Hussein Chalayan considers himself an artist – working through the medium of clothes – rather than a fashion designer. His chief concerns are conceptual: he draws attention to the processes of making, advocates the evolution of clothing forms, and explores new aesthetic considerations.
Born Huseyin Caglayan in 1970 in Nicosia, Cyprus, Chalayan received an honours degree in fashion from the London Central St Martin’s College of Art and Design in 1993. His extraordinary graduation collection, ‘The Tangent Flows’, was accompanied by an explanatory text: the clothes, made from reinforced paper, were initially buried in earth and covered in particles of rust; they were then exhumed and shown on the catwalk in their encrusted state.
Chalayan’s Spring–Summer 2000–01 collection, entitled Ventriloquy, presented a series of alternative garment forms or ‘alter egos’. Staged on the London catwalk, a virtual presentation with computer animations was followed by a performance representing ‘real’ and ‘resin’ clothes, depicting the transformation from the ephemeral to the monumental.
The National Gallery of Victoria purchased the three Cast resin dresses from this collection. Resembling carved ice or marble, these dresses have an unearthly quality; full of contradictions, attractive yet threatening, they exude a dullness that somehow glows, a smooth surface that also encases bubbles, and a lightness that is also heavy.
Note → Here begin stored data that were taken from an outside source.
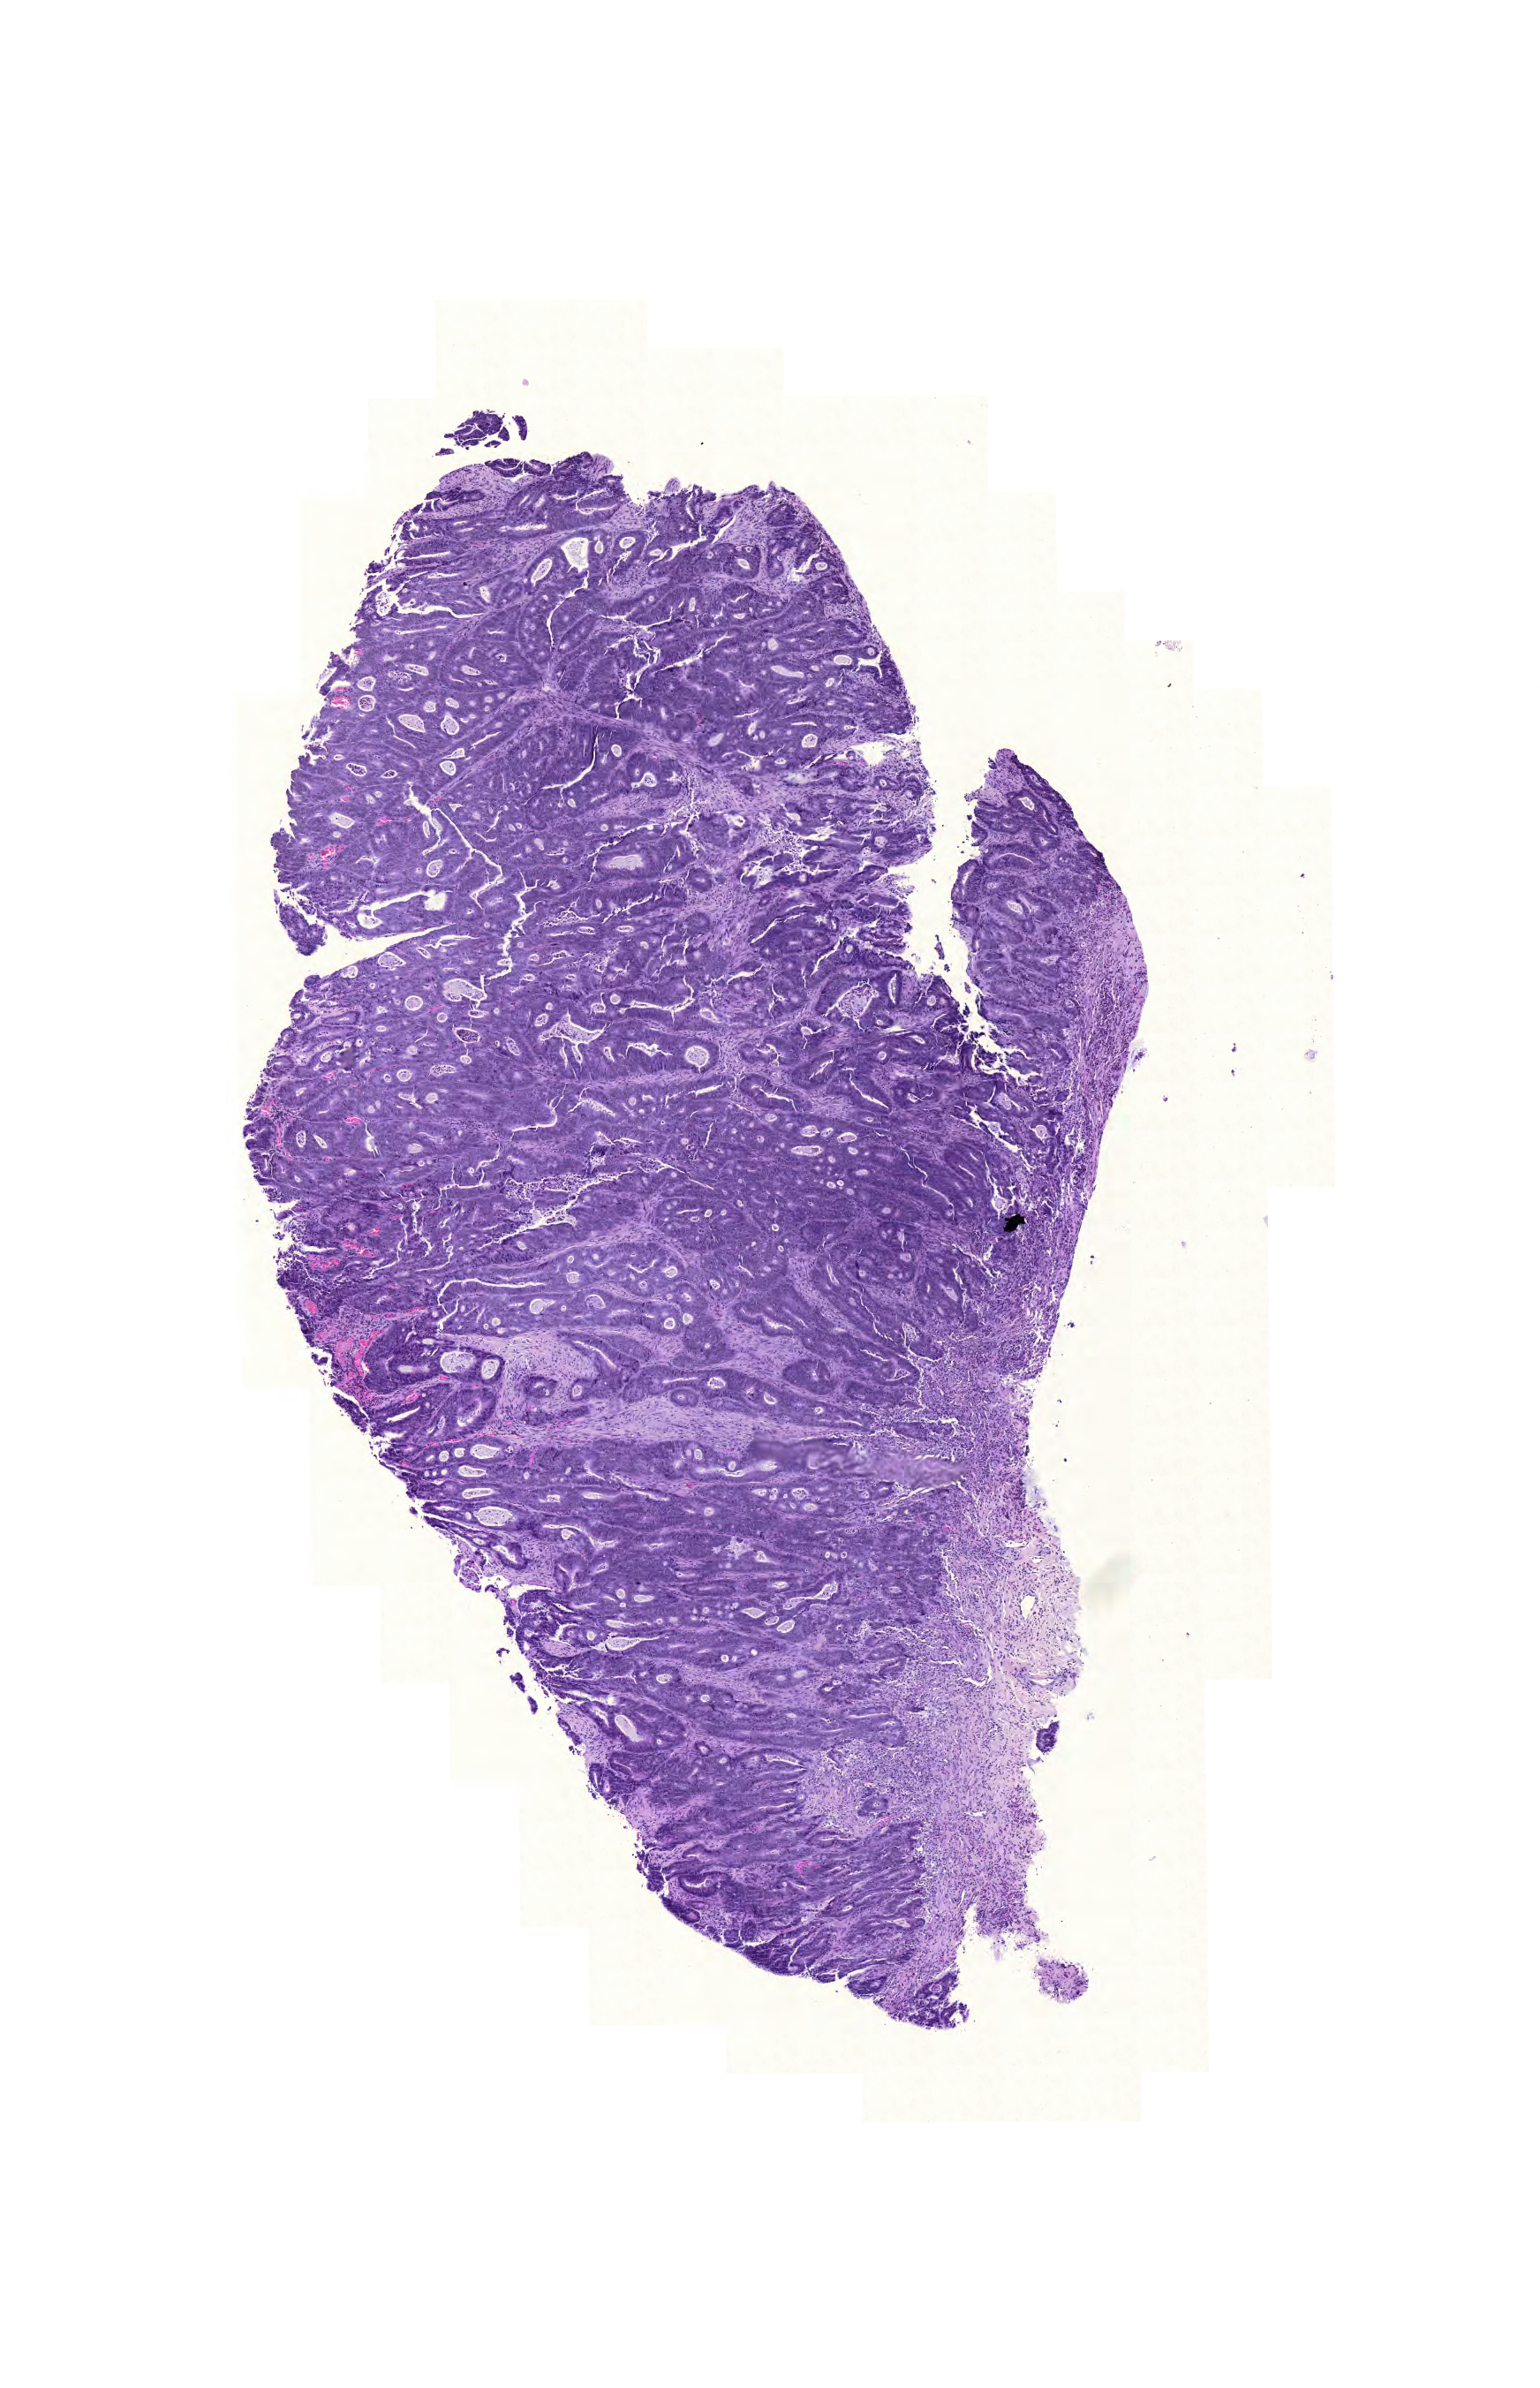
Whole-slide histology image, Hematoxylin and eosin (H&E) stained — a low-resolution overview of the entire scanned area, about 6.5 x 10.1 mm (slide scanned at 20x), formalin-fixed paraffin-embedded (FFPE) diagnostic section, sample: primary tumour, rectum. Male patient; age at initial diagnosis 64 years.
Pathologic diagnosis: Adenocarcinoma, NOS. Lymph nodes positive (case pathology): 0 of 15 examined. AJCC pathologic stage: I (6th edition).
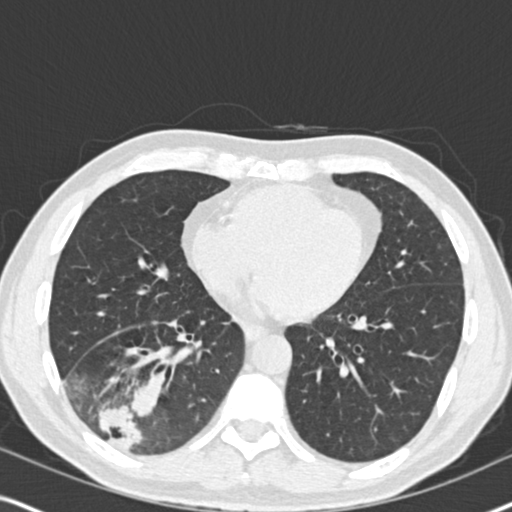
Low-dose screening chest CT, one axial slice; slice 79 of 182 in the series (ordered by position); 120 kVp; lung window (W 1500 / L -600 HU); 2 mm slice thickness; 512 × 512 image matrix, field of view 330 × 330 mm.
Structures marked on this image (manually delineated by an expert):
- lesion 1 (tumor, lower lobe of right lung): bounding box (x1, y1, x2, y2) in pixels: (98, 382, 160, 449)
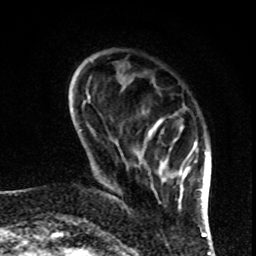
Breast MRI, one axial slice; position 20 of 80 along the scan axis; cropped to one breast; dynamic contrast-enhanced series, time point 2 of 8 at this slice position (early post-contrast); 1.5 T; TE 4.2 ms, TR 7 ms; 2 mm slice thickness; 256 × 256 image matrix, field of view 170 × 170 mm. Female patient.
Structures marked on this image (semi-automatic segmentation, software-assisted and operator-edited):
- enhancing-tissue mask used for the functional tumour volume (all voxels passing the contrast-enhancement thresholds inside the analysis volume; usually the tumour): bounding box [x1, y1, x2, y2] px = [150, 125, 197, 208]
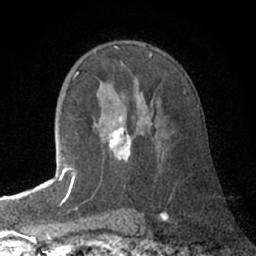
Breast MRI (dynamic contrast-enhanced), one axial slice. Slice 46 of 66 in the series (ordered by position). Cropped to one breast. Dynamic contrast-enhanced series, time point 2 of 7 at this slice position (early post-contrast). 1.5 T. TE 3 ms, TR 6.2 ms. 2.4 mm slice thickness. 256 × 256 image matrix, field of view 150 × 150 mm. Female patient.
Annotated regions visible in this slice (semi-automatic segmentation, software-assisted and operator-edited):
- enhancing-tissue mask used for the functional tumour volume (all voxels passing the contrast-enhancement thresholds inside the analysis volume; usually the tumour): bounding box <72,116,162,187> (left, top, right, bottom; pixels)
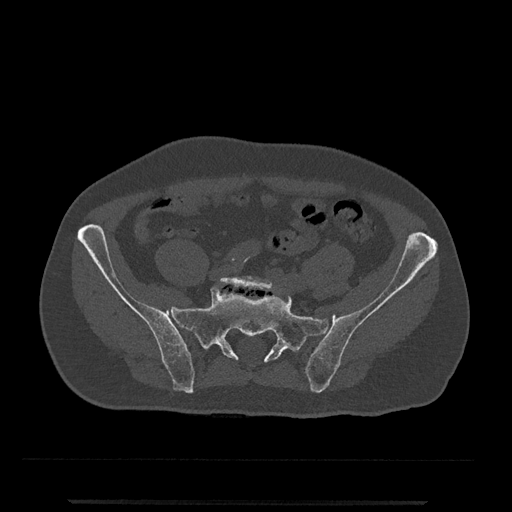
CT including the spine, one axial slice; position 17 of 797 along the scan axis; bone window (W 1800 / L 400 HU); 512 × 512 image matrix. Patient: male, 63 years. From the clinical record (not read from this slice): primary cancer: prostate.
Outlined on this slice (semi-automatically segmented with operator editing):
- L5 vertebra: bounding box (x1, y1, x2, y2) in pixels: (219, 275, 276, 291)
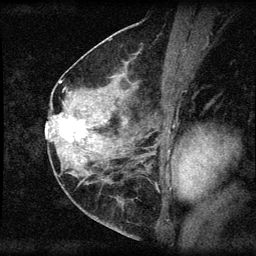
Breast MRI (dynamic contrast-enhanced), one sagittal slice; slice 29 of 60 in the series (ordered by position); dynamic contrast-enhanced series, image 2 of 3 at this slice position (ordered by acquisition); 1.5 T; TE 4.2 ms, TR 8.2 ms; 2 mm slice thickness; 256 × 256 image matrix, field of view 180 × 180 mm. Patient: female, 45 years.
Outlined on this slice (semi-automatically segmented with operator editing):
- analysis volume of interest (the breast-tissue region the enhancement analysis was run in; not a lesion): bounding box [x1, y1, x2, y2] px = [55, 110, 94, 148]
- tumour enhancement mask (voxels above the 70 % enhancement threshold inside the analysis volume of interest): [60, 117, 86, 143]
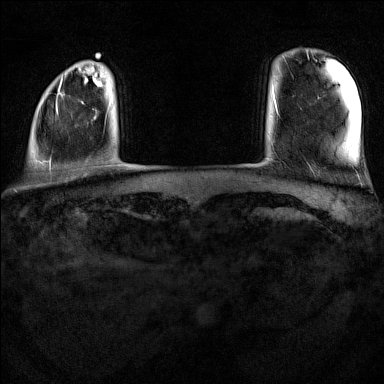
Breast MRI (dynamic contrast-enhanced), one axial slice. Slice 12 of 160 in the series (ordered by position). Dynamic contrast-enhanced series, time point 2 of 7 at this slice position (early post-contrast). 1.5 T. TE 1.8 ms, TR 5 ms. 1 mm slice thickness. 384 × 384 image matrix, field of view 300 × 300 mm. Female patient.
Structures marked on this image (semi-automatically segmented with operator editing):
- enhancing-tissue mask used for the functional tumour volume (all voxels passing the contrast-enhancement thresholds inside the analysis volume; usually the tumour): bounding box [x1, y1, x2, y2] px = [35, 76, 101, 169]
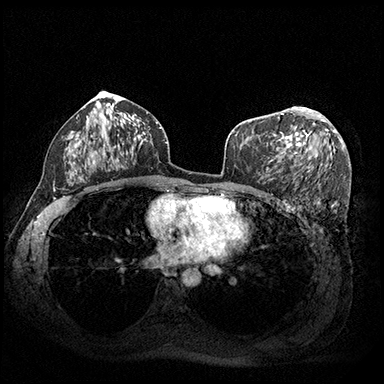
Breast MRI (dynamic contrast-enhanced), one axial slice. Slice 109 of 200 in the series (ordered by position). Dynamic contrast-enhanced series, time point 2 of 8 at this slice position (early post-contrast). 3 T. TE 2.3 ms, TR 4.4 ms. 1 mm slice thickness. 384 × 384 image matrix, field of view 360 × 360 mm. Female patient.
Structures marked on this image (semi-automatic segmentation, software-assisted and operator-edited):
- enhancing-tissue mask used for the functional tumour volume (all voxels passing the contrast-enhancement thresholds inside the analysis volume; usually the tumour): bounding box <276,107,325,157> (left, top, right, bottom; pixels)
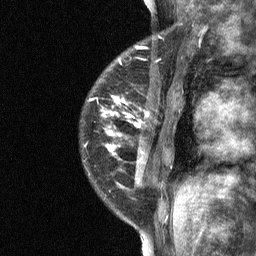
Breast MRI (dynamic contrast-enhanced), one sagittal slice; position 17 of 64 along the scan axis; dynamic contrast-enhanced study with each time point stored as its own series, time point 2 of 3 at this slice position (early post-contrast, ordered by acquisition time); 1.5 T; TE 4.8 ms, TR 27 ms; 2 mm slice thickness; 256 × 256 image matrix. Female patient, age 34 years. From the clinical record (not read from this slice): setting: breast cancer imaged before/during neoadjuvant chemotherapy; receptor status: HR-positive, HER2-negative.
Structures marked on this image (semi-automatic segmentation, software-assisted and operator-edited):
- analysis volume of interest (the breast-tissue region the enhancement analysis was run in; not a lesion): bounding box (x1, y1, x2, y2) in pixels: (80, 44, 181, 191)
- tumour enhancement mask (voxels above the 90 % enhancement threshold inside the analysis volume of interest): (106, 47, 147, 152)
They are moulded and sculpted in resin of the palest, palest pink – almost the colour of nothing. The skills of the dressmaker were painstakingly translated into resin by the Scottish sculptor Paul Topen. The complex construction used both fibreglass and silicone rubber moulds, into which the polyester resin was poured and then laid in by hand, with a stiff brush. Keeping this material of a uniform consistency was extremely difficult, and about seven dresses had to be made to produce one of exceptional quality. The garments were made in halves and were simply bolted together. The Gallery’s three dresses differ in degrees of opacity and detail.
Chalayan’s epic work relates to the ornate figures of classical Greek sculpture, carved with pleated robes of unbelievable beauty, and to the mutant fashion pieces created by the contemporary Japanese designer Rei Kawakubo. Conceptually groundbreaking, Ventriloquy points towards the future beyond the eternal wheel of ‘fashion trends’ and provides an interesting bridge between the visual arts and fashion.